S'il n'y a pas de temps fixé par la convention pour la durée du cheptel, il est censé fait pour trois ans.
Texte en vigueur au .
Source : Légifrance — Direction de l'information légale et administrative (DILA) (legifrance.gouv.fr), reproduit sous licence Licence Ouverte / Open Licence 2.0.
Ce que dit l'article, en clair
Le cheptel est un contrat de location de bétail. Si le bail ne fixe pas de date de fin, l'article 1815 décide qu'il est automatiquement conclu pour trois ans.
Cette règle s'applique au « cheptel simple » (articles 1804 à 1817). Elle ne peut être écartée que si les parties ont expressément prévu une autre durée dans la convention.
Au terme des trois ans, le bail prend fin.

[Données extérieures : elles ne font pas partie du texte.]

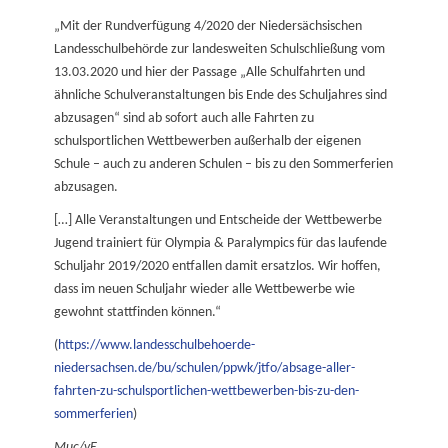
„Mit der Rundverfügung 4/2020 der Niedersächsischen
Landesschulbehörde zur landesweiten Schulschließung vom
13.03.2020 und hier der Passage „Alle Schulfahrten und
ähnliche Schulveranstaltungen bis Ende des Schuljahres sind
abzusagen“ sind ab sofort auch alle Fahrten zu
schulsportlichen Wettbewerben außerhalb der eigenen
Schule – auch zu anderen Schulen – bis zu den Sommerferien
abzusagen.
[…] Alle Veranstaltungen und Entscheide der Wettbewerbe
Jugend trainiert für Olympia & Paralympics für das laufende
Schuljahr 2019/2020 entfallen damit ersatzlos. Wir hoffen,
dass im neuen Schuljahr wieder alle Wettbewerbe wie
gewohnt stattfinden können.“
(
https://www.landesschulbehoerde-
niedersachsen.de/bu/schulen/ppwk/jtfo/absage-aller-
fahrten-zu-schulsportlichen-wettbewerben-bis-zu-den-
sommerferien
)
Muc/vE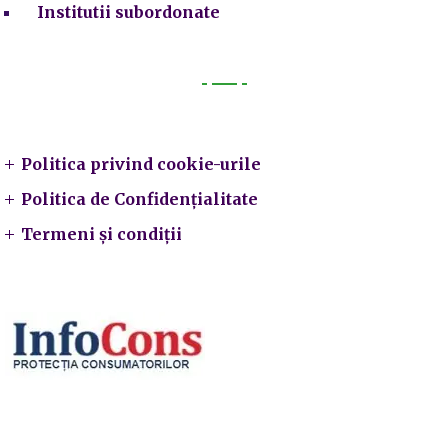
Institutii subordonate
Legal
Politica privind cookie-urile
Politica de Confidențialitate
Termeni și condiții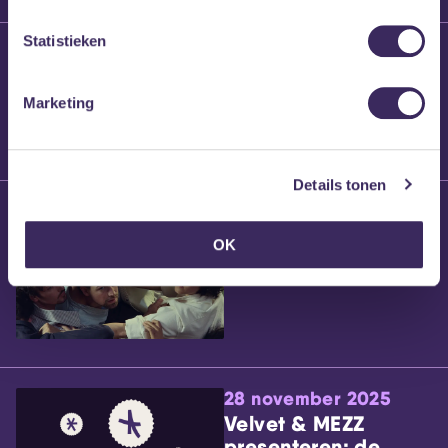
Statistieken
25 maart 2026
Willem’s Blog:
Brennt Vanneste
Marketing
Details tonen
24 maart 2026
Willem’s Blog: Ão
OK
28 november 2025
Velvet & MEZZ
presenteren: de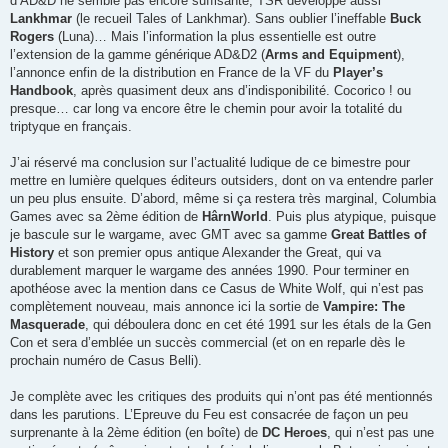
d’AD&D ne semble pas encore suffisante, TSR développe aussi
Lankhmar
(le recueil Tales of Lankhmar). Sans oublier l’ineffable
Buck
Rogers
(Luna)… Mais l’information la plus essentielle est outre
l’extension de la gamme générique AD&D2 (
Arms and Equipment
),
l’annonce enfin de la distribution en France de la VF du
Player’s
Handbook
, après quasiment deux ans d’indisponibilité. Cocorico ! ou
presque… car long va encore être le chemin pour avoir la totalité du
triptyque en français.
J’ai réservé ma conclusion sur l’actualité ludique de ce bimestre pour
mettre en lumière quelques éditeurs outsiders, dont on va entendre parler
un peu plus ensuite. D’abord, même si ça restera très marginal, Columbia
Games avec sa 2ème édition de
HârnWorld
. Puis plus atypique, puisque
je bascule sur le wargame, avec GMT avec sa gamme
Great Battles of
History
et son premier opus antique Alexander the Great, qui va
durablement marquer le wargame des années 1990. Pour terminer en
apothéose avec la mention dans ce Casus de White Wolf, qui n’est pas
complètement nouveau, mais annonce ici la sortie de
Vampire: The
Masquerade
, qui déboulera donc en cet été 1991 sur les étals de la Gen
Con et sera d’emblée un succès commercial (et on en reparle dès le
prochain numéro de Casus Belli).
Je complète avec les critiques des produits qui n’ont pas été mentionnés
dans les parutions. L’Epreuve du Feu est consacrée de façon un peu
surprenante à la 2ème édition (en boîte) de
DC Heroes
, qui n’est pas une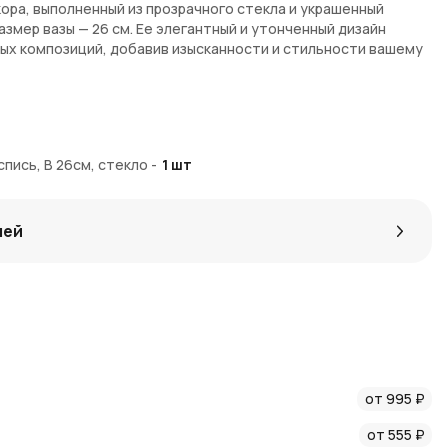
ора, выполненный из прозрачного стекла и украшенный
азмер вазы — 26 см. Ее элегантный и утонченный дизайн
ых композиций, добавив изысканности и стильности вашему
 создающая уникальный и эксклюзивный вид
е красоту любых цветов
спись, В 26см, стекло
-
1
шт
подходящий для разнообразных интерьеров
 украшений для вашего дома
лей
т-магазине
AzaliaNow
. Мы обеспечиваем быструю доставку
заказе начисляются
Азалия Коины
, которые можно
я идей по декору и оформлению пространства.
во и стиль каждой вазы.
от 995 ₽
от 555 ₽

Les parties peuvent alors soit le renouveler, soit procéder à la restitution des animaux selon l'article 1817.
Quand il s'applique
- Un agriculteur confie son troupeau de vaches à un éleveur sans préciser la durée ; après trois ans, le contrat se termine automatiquement.
- Deux voisins s'accordent oralement pour qu'un garde les moutons de l'autre, sans mentionner de date ; le bail est réputé durer trois ans.
- Un bail écrit mentionne le nombre de bêtes mais omet toute clause de durée ; le juge applique la durée légale de trois ans.
- Un preneur croit que le bail est à durée indéterminée et veut le rompre au bout d'un an ; le bailleur peut exiger le respect des trois ans.
Ce que cet article ne dit pas
- Cet article ne régit pas la rupture anticipée du cheptel pour inexécution des obligations (article 1816).
- Il ne s'applique pas au cheptel à moitié (article 1818) ni au cheptel de fer (article 1821), qui ont leurs propres règles.
- Il ne fixe pas la durée des autres baux agricoles (bail à ferme, bail à métayage) – seuls les cheptels sont concernés.